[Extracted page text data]
◆ ◆ ◆ ◆ ◆
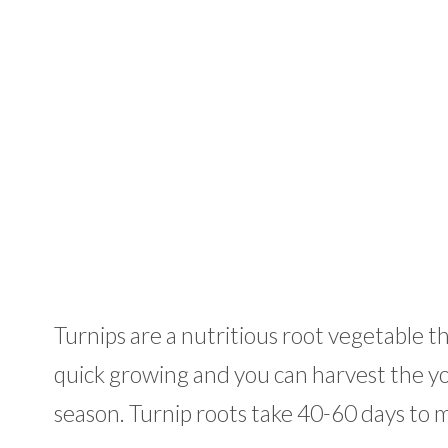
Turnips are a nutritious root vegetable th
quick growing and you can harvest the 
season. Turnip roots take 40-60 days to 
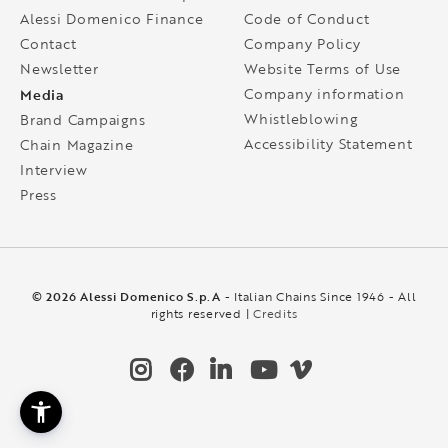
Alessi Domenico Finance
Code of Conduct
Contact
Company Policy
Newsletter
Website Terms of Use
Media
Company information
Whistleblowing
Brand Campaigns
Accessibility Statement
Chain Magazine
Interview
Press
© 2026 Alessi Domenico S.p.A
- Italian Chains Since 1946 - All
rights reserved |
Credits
◆ ◆ ◆ ◆ ◆
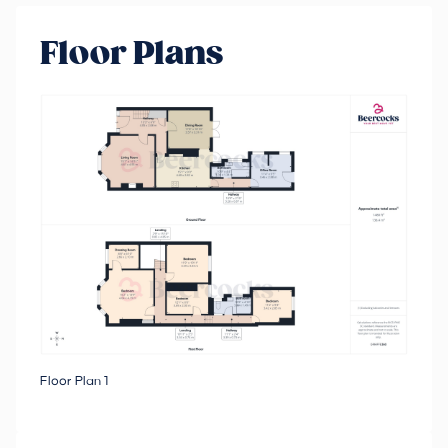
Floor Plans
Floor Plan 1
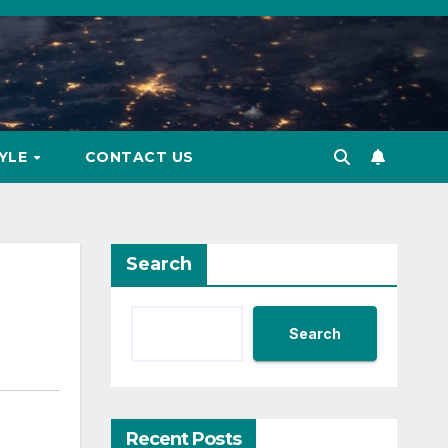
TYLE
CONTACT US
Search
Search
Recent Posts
◆ ◆ ◆ ◆ ◆
[YOUR INSTRUCTIONS] How many lines in the data contain "Domenico"? Answer with the number alone.

[WRITTEN SOLUTION] 2